Palm oil ends two-day decline on lower Indian import taxes

  • India lowers import taxes for vegetable oils
  • Sept stocks to tick up as supply outstrips demand: analysts
  • CPO prices to remain elevated due to tight supply: analysts
13 Sep, 2021

KUALA LUMPUR: Malaysian palm oil futures rebounded on Monday, snapping a two-day decline after India, the world's biggest vegetable oil buyer, lowered import taxes amid lingering concerns of tight edible oil supply worldwide.

The benchmark palm oil contract for November delivery on the Bursa Malaysia Derivatives Exchange was up 42 ringgit, or 0.98%, at 4,320 ringgit ($1,041.21) a tonne.

Top buyer India cut its base import taxes on palm oil, soyoil and sunflower oil on Friday.

The processing margins for crude sunflower oil is now the most competitive, thus, palm oil may not benefit much from the duty change as buyers may be more encouraged to import sunflower oil instead, UOB KayHian said in a note.

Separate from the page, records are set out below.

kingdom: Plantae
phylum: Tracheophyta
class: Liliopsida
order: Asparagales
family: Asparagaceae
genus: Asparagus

Weighing on sentiment, Malaysia's end-August palm oil inventories beat market expectations with a 25% surge as production rose and exports plunged, according to Malaysian Palm Oil Board data on Friday.

Palm oil snaps five-day gain ahead of key data

CGS-CIMB Research projected end-September stockpile to rise 1% from August to 1.89 million tonnes as total supply outstrips demand.

"We expect Sept. palm oil output to fall 4% month-on-month driven by fewer working days, and exports to grow 25% as consumers replenish inventories," regional head of plantations research Ivy Ng said in a note.

Ng projected prices to remain firm at 3,500 ringgit-4,500 ringgit a tonne this month, amid tight global edible oil inventories and expectations for Malaysia's palm oil supply to remain below potential for the rest of the year due to a labour crunch.

The global supply squeeze could worsen if adverse weather conditions are prolonged with another La Nina weather pattern that may happen from December to February, UOB KayHian said.

Soyoil prices on the Chicago Board of Trade were up 0.2%. Dalian's most-active soyoil contract fell 0.8% while its palm oil contract slipped 0.9%.

Palm oil is affected by price movements in related oils as they compete for a share in the global vegetable oils market.